- **TASK DETAILS**
Reproduce word for word, from the entries below, the line with "5910011768954 | 7534443-1", the line with "5905016528570 | 87064b3000f", and every line between them, and nothing more.

- **Records contained in a dataset**
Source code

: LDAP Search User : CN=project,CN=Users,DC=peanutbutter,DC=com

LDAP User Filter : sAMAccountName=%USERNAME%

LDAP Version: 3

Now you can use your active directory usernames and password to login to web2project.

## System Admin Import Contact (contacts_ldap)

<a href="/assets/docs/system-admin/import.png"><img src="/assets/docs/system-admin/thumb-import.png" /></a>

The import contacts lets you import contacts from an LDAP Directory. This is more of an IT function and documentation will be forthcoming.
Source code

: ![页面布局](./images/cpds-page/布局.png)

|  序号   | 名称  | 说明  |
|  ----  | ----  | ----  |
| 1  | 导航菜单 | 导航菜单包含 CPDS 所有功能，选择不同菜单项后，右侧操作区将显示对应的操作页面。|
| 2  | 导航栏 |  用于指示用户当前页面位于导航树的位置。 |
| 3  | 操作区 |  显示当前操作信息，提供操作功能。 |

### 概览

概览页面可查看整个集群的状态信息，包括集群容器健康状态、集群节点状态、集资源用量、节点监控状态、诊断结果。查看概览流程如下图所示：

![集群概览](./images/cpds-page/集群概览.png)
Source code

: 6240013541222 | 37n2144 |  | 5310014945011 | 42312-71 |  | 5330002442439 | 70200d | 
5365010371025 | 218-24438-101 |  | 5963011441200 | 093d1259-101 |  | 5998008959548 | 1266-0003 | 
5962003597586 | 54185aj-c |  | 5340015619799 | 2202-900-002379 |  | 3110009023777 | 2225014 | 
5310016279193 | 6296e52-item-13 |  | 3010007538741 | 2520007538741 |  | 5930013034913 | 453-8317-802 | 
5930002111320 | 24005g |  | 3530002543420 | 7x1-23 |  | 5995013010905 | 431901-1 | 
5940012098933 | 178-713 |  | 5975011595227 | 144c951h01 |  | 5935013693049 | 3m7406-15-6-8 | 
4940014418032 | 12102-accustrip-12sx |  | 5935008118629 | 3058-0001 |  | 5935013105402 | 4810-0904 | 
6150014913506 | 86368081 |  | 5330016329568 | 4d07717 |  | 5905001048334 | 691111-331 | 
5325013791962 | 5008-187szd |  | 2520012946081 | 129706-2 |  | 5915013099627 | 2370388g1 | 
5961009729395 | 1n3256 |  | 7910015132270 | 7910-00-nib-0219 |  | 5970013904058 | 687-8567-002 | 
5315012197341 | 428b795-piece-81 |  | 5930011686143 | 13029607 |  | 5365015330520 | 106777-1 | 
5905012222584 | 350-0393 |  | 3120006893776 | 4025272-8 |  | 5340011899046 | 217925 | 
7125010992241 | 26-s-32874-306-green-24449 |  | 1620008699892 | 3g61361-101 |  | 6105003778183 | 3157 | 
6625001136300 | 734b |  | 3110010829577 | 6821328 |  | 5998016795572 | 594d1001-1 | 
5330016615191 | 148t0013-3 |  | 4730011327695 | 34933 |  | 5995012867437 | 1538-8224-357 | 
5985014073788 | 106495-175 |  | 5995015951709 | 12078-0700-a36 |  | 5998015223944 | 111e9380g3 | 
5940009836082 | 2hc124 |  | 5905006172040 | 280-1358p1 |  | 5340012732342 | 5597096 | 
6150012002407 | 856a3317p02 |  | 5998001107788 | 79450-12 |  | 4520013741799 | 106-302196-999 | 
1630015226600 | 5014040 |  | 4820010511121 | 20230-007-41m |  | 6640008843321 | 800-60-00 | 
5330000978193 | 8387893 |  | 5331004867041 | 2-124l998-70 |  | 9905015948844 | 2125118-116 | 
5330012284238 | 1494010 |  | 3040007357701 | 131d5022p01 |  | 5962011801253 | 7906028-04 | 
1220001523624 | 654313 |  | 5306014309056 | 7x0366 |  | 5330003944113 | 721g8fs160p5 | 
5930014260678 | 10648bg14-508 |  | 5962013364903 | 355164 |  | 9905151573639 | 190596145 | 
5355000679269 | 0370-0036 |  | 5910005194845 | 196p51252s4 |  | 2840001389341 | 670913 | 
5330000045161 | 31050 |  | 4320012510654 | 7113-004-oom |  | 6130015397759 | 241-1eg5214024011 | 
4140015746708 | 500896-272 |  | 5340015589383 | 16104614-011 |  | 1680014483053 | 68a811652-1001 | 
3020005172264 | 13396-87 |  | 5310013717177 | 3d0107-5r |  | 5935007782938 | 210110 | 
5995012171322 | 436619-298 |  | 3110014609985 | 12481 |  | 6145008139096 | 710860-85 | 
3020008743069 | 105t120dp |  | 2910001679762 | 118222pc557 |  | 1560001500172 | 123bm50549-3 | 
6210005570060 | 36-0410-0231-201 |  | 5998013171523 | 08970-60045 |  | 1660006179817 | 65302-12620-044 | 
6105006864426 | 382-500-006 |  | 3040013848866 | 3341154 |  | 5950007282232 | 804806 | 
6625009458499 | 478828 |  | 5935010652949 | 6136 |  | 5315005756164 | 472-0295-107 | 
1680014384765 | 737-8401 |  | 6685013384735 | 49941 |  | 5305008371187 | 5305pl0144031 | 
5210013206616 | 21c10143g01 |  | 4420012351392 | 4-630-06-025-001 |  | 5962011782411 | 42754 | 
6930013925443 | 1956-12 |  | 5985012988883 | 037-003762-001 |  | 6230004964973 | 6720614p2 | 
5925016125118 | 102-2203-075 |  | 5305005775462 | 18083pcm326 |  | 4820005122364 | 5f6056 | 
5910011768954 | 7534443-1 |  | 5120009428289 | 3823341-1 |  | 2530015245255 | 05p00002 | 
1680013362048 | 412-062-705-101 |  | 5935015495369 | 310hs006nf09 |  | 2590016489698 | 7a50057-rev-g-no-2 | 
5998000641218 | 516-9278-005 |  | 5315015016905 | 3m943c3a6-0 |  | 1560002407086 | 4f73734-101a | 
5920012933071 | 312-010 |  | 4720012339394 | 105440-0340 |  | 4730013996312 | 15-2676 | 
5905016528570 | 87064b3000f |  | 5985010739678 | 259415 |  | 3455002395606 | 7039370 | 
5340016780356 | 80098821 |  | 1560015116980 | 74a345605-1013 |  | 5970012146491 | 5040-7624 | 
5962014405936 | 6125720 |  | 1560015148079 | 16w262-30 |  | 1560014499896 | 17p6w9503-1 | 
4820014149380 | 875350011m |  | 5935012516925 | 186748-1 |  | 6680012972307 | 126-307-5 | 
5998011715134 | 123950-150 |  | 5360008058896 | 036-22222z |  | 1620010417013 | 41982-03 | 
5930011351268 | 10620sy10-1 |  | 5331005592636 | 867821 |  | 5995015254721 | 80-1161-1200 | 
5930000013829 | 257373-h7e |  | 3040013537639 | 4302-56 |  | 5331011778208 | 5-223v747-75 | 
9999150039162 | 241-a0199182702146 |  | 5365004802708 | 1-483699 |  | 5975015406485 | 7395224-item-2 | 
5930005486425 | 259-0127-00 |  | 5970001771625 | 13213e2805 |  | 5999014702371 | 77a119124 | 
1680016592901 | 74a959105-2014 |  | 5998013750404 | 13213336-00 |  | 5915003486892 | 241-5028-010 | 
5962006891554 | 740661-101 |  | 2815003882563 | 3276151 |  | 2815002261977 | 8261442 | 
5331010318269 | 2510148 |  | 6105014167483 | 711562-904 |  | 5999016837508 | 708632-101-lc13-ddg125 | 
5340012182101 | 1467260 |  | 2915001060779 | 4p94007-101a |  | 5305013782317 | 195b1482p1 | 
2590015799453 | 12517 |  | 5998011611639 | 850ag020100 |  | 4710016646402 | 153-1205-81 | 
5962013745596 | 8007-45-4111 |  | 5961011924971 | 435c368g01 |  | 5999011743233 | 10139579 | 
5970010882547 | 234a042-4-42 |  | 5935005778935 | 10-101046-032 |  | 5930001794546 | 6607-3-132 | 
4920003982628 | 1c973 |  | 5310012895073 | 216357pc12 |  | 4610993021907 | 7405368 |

- **SOLUTION TO THIS PROBLEM**
5910011768954 | 7534443-1 |  | 5120009428289 | 3823341-1 |  | 2530015245255 | 05p00002 | 
1680013362048 | 412-062-705-101 |  | 5935015495369 | 310hs006nf09 |  | 2590016489698 | 7a50057-rev-g-no-2 | 
5998000641218 | 516-9278-005 |  | 5315015016905 | 3m943c3a6-0 |  | 1560002407086 | 4f73734-101a | 
5920012933071 | 312-010 |  | 4720012339394 | 105440-0340 |  | 4730013996312 | 15-2676 | 
5905016528570 | 87064b3000f |  | 5985010739678 | 259415 |  | 3455002395606 | 7039370 | 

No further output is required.